SBY Lebih Bagus daripada Prabowo dalam Menangani Bencana
Penanganan bencana selalu menjadi salah satu ukuran paling nyata untuk menilai kapasitas seorang pemimpin. Di tengah situasi darurat, publik tidak membutuhkan janji, tidak membutuhkan retorika, dan tidak membutuhkan panggung politik—yang diperlukan adalah kecepatan, ketepatan, empati, serta kemampuan menggerakkan seluruh instrumen negara untuk menyelamatkan nyawa. Pada titik ini, perbandingan antara Susilo Bambang Yudhoyono (SBY) dan Prabowo Subianto sebagai presiden Indonesia menjadi menarik, terutama setelah munculnya kritik terkait respons Prabowo terhadap bencana banjir dan longsor di sejumlah wilayah Sumatera.
Tsunami Aceh tahun 2004 adalah salah satu bencana terbesar dalam sejarah modern Indonesia. Dalam hitungan jam setelah gelombang dahsyat menerjang, Presiden SBY mengambil langkah luar biasa cepat dengan menetapkan status bencana nasional. Keputusan ini bukan sekadar administratif, melainkan sinyal kuat bahwa negara hadir penuh dan serius.
SBY memimpin langsung koordinasi lintas lembaga, menggerakkan TNI, Polri, BNPB (saat itu masih Bakornas PB), kementerian teknis, hingga membuka kerja sama luas dengan dunia internasional. Salah satu aspek penting dari kepemimpinannya adalah fokus total. Selama masa krisis, SBY benar-benar mengonsentrasikan seluruh energinya untuk penanganan bencana, bukan sekadar muncul untuk foto atau kunjungan simbolik.
Model kepemimpinan SBY yang mengutamakan koordinasi, perencanaan matang, dan keterlibatan langsung telah menciptakan standar tinggi dalam manajemen bencana di Indonesia. Banyak pengamat menyebut keberhasilan ini sebagai salah satu capaian terbaik pemerintahan SBY.

DATA YANG DITAMPILKAN:
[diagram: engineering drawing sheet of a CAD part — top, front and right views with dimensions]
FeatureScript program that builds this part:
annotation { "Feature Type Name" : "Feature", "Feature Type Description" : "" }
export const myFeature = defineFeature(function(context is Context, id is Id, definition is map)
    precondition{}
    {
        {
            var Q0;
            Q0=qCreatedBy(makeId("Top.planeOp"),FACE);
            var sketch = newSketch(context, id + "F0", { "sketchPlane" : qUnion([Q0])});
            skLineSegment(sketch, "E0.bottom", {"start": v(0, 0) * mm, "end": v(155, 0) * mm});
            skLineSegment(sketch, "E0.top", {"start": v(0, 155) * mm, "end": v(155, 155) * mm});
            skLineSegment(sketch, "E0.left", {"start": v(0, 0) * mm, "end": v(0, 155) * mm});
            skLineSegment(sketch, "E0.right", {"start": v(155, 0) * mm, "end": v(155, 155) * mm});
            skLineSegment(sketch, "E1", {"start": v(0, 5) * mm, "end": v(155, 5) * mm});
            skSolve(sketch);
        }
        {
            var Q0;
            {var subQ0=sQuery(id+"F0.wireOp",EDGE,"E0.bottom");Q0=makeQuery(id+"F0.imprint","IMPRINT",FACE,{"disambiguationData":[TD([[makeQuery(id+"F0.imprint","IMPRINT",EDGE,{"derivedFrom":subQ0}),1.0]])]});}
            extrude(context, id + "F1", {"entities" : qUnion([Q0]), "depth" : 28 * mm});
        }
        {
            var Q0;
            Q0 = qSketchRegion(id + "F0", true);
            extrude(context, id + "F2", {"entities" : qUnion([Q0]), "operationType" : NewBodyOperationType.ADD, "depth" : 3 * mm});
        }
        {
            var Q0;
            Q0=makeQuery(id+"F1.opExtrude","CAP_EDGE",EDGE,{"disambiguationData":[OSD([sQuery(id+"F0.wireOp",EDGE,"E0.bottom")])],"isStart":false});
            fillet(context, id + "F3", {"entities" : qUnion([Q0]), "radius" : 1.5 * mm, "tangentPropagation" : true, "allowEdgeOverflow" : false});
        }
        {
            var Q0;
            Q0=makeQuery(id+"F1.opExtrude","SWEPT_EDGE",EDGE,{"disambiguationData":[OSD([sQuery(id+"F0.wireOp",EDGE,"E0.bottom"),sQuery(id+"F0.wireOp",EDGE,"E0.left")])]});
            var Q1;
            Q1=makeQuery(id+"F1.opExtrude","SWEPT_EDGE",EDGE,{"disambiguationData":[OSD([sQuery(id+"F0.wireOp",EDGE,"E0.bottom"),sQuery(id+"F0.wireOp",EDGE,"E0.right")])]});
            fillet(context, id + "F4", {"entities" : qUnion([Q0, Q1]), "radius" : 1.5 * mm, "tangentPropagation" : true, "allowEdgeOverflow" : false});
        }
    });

==

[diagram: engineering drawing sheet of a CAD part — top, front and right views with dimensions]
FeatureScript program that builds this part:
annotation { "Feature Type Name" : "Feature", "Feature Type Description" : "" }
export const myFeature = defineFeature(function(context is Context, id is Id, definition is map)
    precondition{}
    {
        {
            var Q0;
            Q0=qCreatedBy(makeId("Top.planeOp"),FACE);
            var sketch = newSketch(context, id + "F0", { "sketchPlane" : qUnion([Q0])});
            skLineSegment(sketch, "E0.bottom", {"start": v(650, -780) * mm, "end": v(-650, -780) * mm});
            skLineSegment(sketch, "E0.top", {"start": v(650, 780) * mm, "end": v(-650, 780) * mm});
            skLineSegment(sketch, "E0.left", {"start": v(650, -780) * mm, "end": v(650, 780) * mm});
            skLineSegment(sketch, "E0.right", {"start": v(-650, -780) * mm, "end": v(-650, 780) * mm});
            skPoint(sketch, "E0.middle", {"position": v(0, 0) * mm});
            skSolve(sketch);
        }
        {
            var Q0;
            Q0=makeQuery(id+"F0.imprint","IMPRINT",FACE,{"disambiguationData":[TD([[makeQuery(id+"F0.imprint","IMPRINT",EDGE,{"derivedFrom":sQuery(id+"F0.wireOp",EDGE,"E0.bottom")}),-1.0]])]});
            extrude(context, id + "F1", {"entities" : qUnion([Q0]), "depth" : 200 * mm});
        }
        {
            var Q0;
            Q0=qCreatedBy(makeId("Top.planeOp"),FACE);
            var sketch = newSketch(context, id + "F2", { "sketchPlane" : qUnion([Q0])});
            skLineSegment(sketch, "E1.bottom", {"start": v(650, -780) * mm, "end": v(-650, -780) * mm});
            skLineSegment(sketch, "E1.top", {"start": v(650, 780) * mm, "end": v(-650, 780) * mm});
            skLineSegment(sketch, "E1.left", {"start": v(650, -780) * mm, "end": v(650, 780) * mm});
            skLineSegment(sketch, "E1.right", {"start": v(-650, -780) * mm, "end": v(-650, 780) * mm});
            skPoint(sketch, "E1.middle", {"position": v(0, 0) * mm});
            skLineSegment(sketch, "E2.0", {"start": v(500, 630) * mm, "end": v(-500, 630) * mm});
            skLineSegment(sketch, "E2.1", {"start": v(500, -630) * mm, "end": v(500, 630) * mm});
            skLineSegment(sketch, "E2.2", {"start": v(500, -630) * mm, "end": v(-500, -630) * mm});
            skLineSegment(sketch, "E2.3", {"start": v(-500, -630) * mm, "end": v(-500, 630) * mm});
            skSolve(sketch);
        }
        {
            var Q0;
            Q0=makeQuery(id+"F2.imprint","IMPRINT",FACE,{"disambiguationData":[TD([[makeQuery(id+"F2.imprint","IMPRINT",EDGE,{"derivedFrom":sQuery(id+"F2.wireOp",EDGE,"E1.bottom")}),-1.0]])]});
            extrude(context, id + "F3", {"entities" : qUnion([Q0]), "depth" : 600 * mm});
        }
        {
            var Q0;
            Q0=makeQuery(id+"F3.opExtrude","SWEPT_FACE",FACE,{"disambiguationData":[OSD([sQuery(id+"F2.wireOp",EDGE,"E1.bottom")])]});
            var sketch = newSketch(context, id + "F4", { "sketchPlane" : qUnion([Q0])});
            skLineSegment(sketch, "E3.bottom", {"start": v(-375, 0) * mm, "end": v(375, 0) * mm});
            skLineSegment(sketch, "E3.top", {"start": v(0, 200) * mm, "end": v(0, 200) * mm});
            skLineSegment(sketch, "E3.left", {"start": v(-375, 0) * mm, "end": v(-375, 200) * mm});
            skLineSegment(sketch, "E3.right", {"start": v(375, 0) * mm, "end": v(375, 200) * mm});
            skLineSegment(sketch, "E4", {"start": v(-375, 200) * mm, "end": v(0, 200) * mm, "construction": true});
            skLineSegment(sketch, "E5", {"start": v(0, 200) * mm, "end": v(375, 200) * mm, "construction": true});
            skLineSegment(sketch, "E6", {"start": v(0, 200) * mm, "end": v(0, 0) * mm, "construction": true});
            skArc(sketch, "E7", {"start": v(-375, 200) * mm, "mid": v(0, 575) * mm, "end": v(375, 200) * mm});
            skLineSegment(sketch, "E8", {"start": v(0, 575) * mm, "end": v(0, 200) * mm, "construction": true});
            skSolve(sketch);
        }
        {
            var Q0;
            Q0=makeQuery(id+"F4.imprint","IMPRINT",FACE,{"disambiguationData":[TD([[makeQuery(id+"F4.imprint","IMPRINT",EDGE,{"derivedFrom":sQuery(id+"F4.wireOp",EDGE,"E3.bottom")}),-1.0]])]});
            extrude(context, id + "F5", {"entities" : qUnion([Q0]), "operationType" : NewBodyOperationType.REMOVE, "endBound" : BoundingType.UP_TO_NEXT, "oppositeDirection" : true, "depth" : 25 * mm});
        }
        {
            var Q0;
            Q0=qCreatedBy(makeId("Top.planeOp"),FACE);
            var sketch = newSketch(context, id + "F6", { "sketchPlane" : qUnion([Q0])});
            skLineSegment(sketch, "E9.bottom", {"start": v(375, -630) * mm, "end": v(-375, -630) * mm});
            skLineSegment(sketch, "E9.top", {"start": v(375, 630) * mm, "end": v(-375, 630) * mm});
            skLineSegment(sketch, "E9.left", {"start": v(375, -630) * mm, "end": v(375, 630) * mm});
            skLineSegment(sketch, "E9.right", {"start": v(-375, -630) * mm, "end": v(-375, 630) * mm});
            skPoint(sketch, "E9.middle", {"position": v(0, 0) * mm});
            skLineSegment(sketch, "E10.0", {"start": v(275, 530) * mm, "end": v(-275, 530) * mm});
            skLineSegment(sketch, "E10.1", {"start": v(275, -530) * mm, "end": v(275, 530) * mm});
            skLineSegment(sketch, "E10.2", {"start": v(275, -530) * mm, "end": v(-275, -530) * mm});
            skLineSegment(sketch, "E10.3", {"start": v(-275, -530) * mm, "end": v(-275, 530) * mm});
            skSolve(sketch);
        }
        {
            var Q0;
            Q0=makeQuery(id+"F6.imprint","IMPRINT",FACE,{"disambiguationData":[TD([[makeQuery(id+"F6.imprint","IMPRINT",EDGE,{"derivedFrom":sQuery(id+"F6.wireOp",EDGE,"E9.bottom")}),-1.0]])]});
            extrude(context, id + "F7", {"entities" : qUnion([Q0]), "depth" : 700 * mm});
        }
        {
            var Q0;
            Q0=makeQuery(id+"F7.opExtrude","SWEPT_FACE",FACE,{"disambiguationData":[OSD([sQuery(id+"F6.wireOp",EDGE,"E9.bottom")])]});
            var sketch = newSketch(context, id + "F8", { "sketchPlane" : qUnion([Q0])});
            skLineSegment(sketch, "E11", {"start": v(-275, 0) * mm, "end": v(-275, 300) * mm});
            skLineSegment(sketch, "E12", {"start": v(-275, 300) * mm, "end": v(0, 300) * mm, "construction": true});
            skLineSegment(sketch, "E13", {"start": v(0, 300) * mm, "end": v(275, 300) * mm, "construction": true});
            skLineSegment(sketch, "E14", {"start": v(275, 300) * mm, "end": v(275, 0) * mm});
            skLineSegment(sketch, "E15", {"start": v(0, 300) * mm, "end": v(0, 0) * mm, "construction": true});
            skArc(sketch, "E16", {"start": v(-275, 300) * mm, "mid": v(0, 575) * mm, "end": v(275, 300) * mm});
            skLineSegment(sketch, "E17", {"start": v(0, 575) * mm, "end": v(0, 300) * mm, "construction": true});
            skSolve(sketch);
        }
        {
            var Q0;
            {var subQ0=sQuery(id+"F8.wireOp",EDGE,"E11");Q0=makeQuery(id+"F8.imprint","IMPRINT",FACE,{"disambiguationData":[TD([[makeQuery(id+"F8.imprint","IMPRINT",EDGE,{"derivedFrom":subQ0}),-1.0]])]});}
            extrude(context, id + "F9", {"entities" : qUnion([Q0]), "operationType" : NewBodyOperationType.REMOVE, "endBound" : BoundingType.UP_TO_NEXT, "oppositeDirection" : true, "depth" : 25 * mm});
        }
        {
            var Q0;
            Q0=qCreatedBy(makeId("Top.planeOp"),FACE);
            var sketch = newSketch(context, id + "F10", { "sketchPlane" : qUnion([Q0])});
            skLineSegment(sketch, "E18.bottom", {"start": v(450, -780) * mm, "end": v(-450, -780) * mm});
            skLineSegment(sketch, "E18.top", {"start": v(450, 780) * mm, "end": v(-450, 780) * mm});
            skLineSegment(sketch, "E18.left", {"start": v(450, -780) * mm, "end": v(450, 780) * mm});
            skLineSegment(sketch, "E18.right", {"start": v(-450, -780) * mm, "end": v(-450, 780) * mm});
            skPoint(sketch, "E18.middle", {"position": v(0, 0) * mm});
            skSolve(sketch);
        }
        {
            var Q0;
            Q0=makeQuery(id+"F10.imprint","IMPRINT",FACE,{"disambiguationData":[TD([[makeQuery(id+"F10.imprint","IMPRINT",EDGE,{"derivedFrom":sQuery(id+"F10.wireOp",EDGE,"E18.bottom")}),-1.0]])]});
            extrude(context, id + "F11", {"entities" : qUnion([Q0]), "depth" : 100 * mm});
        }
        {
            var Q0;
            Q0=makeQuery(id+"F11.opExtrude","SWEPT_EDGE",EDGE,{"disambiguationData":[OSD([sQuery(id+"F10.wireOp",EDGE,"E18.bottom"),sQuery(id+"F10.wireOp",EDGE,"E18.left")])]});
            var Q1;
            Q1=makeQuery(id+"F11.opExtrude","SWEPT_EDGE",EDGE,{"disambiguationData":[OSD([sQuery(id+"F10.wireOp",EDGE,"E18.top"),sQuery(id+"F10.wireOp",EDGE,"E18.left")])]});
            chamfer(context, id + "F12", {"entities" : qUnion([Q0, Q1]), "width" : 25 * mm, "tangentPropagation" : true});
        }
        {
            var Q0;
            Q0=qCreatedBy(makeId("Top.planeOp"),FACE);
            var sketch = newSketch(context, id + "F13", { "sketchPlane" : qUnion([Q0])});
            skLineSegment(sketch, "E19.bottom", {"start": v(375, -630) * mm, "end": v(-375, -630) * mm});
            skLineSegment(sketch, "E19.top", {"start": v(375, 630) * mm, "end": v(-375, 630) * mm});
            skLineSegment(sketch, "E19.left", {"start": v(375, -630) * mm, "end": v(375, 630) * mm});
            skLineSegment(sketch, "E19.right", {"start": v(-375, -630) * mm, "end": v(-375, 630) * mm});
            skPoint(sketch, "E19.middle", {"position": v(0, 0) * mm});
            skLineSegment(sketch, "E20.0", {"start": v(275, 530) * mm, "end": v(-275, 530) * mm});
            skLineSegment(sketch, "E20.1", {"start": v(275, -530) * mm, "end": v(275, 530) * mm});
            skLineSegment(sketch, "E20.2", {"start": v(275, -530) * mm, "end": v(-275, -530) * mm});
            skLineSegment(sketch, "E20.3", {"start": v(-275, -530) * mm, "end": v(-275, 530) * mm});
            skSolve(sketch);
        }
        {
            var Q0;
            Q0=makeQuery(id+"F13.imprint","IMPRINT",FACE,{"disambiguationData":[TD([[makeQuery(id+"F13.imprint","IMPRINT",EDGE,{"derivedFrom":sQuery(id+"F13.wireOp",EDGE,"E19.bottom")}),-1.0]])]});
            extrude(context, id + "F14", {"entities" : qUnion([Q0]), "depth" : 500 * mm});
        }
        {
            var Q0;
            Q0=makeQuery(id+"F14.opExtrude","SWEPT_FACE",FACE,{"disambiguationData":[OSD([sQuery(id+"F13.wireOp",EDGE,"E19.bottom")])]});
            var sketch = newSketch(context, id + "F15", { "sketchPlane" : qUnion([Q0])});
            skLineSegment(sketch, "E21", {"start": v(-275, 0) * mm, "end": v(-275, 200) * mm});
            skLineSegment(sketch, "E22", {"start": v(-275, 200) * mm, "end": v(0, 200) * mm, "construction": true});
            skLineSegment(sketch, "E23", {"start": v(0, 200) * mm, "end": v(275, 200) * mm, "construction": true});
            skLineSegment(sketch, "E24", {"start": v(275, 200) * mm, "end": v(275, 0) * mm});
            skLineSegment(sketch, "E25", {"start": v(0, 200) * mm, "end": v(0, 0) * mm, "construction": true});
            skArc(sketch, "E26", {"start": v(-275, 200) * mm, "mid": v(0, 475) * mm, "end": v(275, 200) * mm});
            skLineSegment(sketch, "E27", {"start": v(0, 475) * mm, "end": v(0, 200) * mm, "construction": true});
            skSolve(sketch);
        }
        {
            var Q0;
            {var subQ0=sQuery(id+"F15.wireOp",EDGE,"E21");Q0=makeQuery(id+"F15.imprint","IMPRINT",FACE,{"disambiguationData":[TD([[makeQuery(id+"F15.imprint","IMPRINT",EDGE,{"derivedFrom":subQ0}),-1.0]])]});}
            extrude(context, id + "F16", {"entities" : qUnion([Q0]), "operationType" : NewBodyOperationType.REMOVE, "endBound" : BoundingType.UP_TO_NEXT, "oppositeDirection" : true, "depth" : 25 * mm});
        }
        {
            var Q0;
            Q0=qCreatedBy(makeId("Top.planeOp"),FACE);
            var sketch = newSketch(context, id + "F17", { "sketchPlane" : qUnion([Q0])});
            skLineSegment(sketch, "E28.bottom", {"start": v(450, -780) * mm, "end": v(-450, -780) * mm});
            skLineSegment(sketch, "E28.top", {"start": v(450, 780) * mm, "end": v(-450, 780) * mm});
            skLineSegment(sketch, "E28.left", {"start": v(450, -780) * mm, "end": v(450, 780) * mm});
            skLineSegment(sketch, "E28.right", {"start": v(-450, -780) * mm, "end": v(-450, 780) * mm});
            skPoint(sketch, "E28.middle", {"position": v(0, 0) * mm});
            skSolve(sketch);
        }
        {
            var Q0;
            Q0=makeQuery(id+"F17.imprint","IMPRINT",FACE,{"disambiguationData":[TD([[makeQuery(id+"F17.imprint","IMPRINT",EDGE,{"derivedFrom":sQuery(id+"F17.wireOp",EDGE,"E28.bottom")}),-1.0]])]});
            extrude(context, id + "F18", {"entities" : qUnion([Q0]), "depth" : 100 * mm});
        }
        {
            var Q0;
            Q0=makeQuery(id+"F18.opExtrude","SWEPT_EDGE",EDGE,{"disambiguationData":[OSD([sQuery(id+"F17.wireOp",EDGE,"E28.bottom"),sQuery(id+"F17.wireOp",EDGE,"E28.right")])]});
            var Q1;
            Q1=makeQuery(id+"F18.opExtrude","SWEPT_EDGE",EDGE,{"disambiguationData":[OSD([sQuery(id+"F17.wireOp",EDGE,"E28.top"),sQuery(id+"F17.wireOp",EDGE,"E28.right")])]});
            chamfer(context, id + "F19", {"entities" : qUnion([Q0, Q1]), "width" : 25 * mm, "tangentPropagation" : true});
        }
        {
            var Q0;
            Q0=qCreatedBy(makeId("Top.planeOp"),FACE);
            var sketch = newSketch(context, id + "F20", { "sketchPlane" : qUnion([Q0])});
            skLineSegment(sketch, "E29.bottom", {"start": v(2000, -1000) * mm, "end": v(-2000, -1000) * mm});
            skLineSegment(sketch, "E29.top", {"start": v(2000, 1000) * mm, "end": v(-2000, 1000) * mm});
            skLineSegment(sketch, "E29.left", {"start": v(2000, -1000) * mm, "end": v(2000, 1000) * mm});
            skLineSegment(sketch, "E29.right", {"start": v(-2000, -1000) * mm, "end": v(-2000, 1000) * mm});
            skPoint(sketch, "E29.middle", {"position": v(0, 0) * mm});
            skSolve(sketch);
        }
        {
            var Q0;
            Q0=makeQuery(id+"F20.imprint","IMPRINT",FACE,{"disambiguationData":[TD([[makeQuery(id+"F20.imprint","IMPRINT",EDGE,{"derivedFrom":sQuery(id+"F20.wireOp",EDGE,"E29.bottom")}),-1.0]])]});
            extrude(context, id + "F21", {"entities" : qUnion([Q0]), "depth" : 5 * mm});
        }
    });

SOAL LATIHAN:
Jawablah pertanyaan berikut menurut halaman.
(a) Kritik terhadap respons Prabowo muncul terkait bencana apa dan di wilayah mana?
(b) Status apa yang ditetapkan SBY dalam hitungan jam setelah tsunami Aceh menerjang?
(c) Apa nama BNPB pada saat itu?
Listing tersebut merupakan bahan tersendiri yang terpisah dari halaman.

JAWABAN SOAL:
(a) Bencana banjir dan longsor di sejumlah wilayah Sumatera.
(b) Status bencana nasional.
(c) Bakornas PB.